MICHEL MARTIN, host:

We brought you back that little musical souvenir from our trip to South Carolina for the primary last week. Now we have an audio postcard. It's an occasional feature our listeners bring back to us from their travels.

Producer Helen Clegg takes us to Brazil, where Carnival is just around the corner and frantic preparations are under way. Actual Carnival starts this Saturday and ends on Tuesday, exactly 40 days before Easter. But practice parties called blocos can be found all over town.

(Soundbite of music)

Ms. HELEN CLEGG: I love blocos - the street parties in Rio de Janeiro that help the city get warmed up for Carnival. And even the names of the parades range from sly to spicy. Some of them are obvious: Band of Ipanema, or just Tambourines. Some spell out the vibe, affection and (unintelligible) love are the brilliantly kind souls and a favorite of mine, I am Easy. And others are just plain random, like It's Good, but No One Knows.

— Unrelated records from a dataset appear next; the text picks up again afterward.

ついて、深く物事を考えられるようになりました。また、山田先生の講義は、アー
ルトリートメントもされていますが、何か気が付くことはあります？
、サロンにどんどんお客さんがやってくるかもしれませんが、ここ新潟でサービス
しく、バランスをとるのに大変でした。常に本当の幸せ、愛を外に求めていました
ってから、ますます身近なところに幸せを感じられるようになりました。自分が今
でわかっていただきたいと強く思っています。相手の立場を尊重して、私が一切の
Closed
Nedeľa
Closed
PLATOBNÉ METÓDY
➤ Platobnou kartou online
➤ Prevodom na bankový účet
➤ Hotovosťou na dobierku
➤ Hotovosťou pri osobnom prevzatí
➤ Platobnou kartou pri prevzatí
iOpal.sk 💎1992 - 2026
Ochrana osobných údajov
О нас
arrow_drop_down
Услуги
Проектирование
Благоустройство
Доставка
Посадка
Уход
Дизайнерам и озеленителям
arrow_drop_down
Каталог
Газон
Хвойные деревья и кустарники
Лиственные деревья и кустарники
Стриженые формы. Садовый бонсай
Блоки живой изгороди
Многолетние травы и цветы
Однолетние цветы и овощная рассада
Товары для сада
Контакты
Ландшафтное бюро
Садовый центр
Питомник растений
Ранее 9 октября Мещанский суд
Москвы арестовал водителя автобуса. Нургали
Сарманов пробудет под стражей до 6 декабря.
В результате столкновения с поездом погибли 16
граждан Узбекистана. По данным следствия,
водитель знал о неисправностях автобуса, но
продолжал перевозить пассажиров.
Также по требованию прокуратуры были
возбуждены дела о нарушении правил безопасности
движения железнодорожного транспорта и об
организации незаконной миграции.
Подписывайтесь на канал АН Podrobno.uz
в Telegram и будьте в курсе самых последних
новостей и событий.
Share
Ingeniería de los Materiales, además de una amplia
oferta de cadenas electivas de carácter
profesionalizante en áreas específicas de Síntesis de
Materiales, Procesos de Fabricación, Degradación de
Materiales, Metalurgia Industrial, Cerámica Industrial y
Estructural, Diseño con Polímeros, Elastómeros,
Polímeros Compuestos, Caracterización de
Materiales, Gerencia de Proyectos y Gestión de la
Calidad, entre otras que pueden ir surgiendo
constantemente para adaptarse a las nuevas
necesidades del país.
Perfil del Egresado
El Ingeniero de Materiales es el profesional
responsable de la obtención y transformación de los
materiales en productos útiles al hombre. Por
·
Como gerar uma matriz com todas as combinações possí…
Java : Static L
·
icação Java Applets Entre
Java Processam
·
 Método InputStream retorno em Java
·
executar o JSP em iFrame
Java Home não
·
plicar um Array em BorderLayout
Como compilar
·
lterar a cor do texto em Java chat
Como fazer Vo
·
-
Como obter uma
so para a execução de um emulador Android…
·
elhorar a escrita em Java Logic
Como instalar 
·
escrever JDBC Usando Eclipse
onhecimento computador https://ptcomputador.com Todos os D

Blocos begin here weeks before Carnival just to make sure every one's in the mood, while the samba schools actually get to do their thing. For many, they're the face of Carnival, groups rehearsing for months in the poorer neighborhoods off the valleys here so they can parade to the famous samba drum in style.

(Soundbite of music)

Ms. CLEGG: But for many people, the sheer mayhem of the blocos is what they're waiting for.

(Soundbite of music)

Ms. CLEGG: And there are around 200 of them across Rio, including blocos for children, gay and transvestites, and all of them full of colorful, fancy costume. I've seen men and/or women in heavenly jeweled string bikinis and poodles in tutus and slippers. But the truth spirit of Carnival, for me, is when everyone comes together. Add the heavy drumming or bacceria(ph) band, and each bloco's got its own, and the result is traffic stopping - literally.

(Soundbite of music)

Ms. CLEGG: Forget New Orleans' Mardi Gras. Rio Carnival blocos you can guarantee are the most debauched street parties you'll ever go to. You can buy a caipirinha or lethal Brazilian cocktails from around midday, and they drink well into the next morning. And at a bloco, you may well be asked by a Brazilian if you want to (unintelligible) around for a while, basically indulge in a kissing session. That, copious alcohol, and an intoxicating samba beat, make blocos, for me, unforgettable.

(Soundbite of music)

MARTIN: That was Helen Clegg. She is a producer based in Rio de Janeiro, Brazil.